Themes develop as you go along, and you can revise key paragraphs during breaks in the action. If leads or endings or key sentences pop into your head, you type them in. You can select or revise or delete them later. Some writers take separate notes, while others simply type notes into the running copy.
When the event ends, you may want some reactions from the actors, and it’s easy to poke them into the existing frame. You make final decisions about beginnings and endings and structure, do a quick revision, and submit it. Although I’m emphasizing speed here, these techniques work well for handling a lot of fairly predictable information seen from a limited vantage point.
Sounds easy, doesn’t it? They key sentence in that previous paragraph is “predictable.” Sometimes the event is running smoothly on rails, and you know exactly how it’ll all turn out, and you start revising toward that end, just tidying up. And suddenly, the patient dies. Luckily you don’t have to write from scratch. You re-select what you’ve written, re-cast the order, compose a new lead and ending, maybe grab a few new reactions. See why screenfuls of pre-written paragraphs pay off?
In a related technique, you compose running copy and file it as fast as you type it, usually by some sort of electronic hookup, such as the Internet.

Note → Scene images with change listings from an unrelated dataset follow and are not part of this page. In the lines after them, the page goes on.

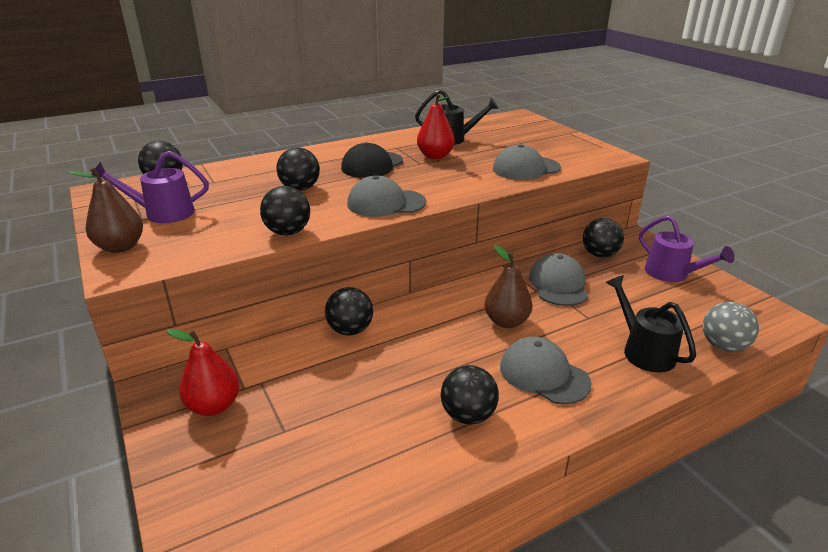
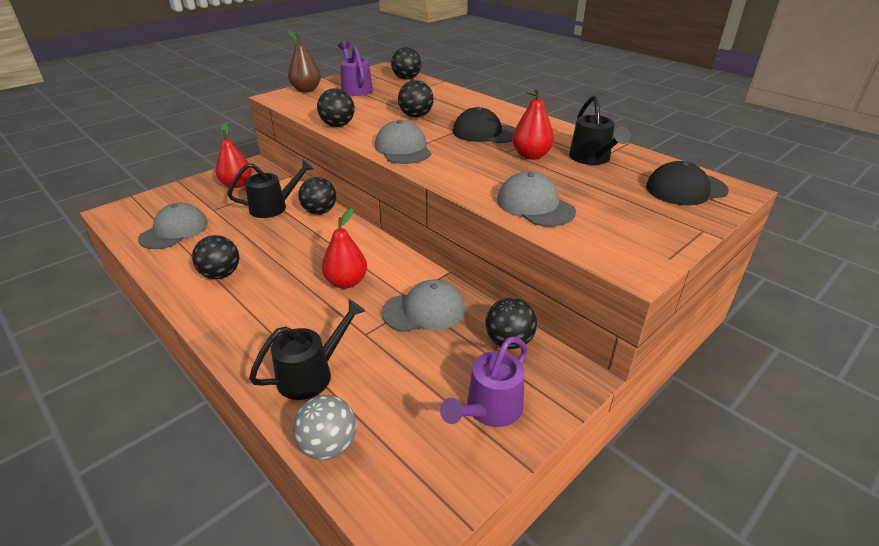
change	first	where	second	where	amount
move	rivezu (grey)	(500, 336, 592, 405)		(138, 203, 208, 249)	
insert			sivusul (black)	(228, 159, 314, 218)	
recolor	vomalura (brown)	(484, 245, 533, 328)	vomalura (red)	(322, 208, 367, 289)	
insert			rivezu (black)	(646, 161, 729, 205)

An editor receives it, and edits each bit as it comes in, awaiting the writer’s final decisions. In some cases, the editor actually writes the story from what you send, reminiscent of early days of newspaper rewrite men. “Hello, Sweetheart, get me rewrite.”
Like all methods that try to get things out as fast as possible, running copy risks publishing errors by not being properly edited. Copyeditors may not have time to check facts outside the narrative, such as sports statistics. For example, the writer might say from memory that this is the worst loss in 15 years, when it isn’t.
Now, you’re thinking that you don’t cover events, much less sports, so running copy is irrelevant for you. But you should try it, even on a few pieces you don’t submit. You’ll be surprised how it improves your normal notetaking and speedy decision making.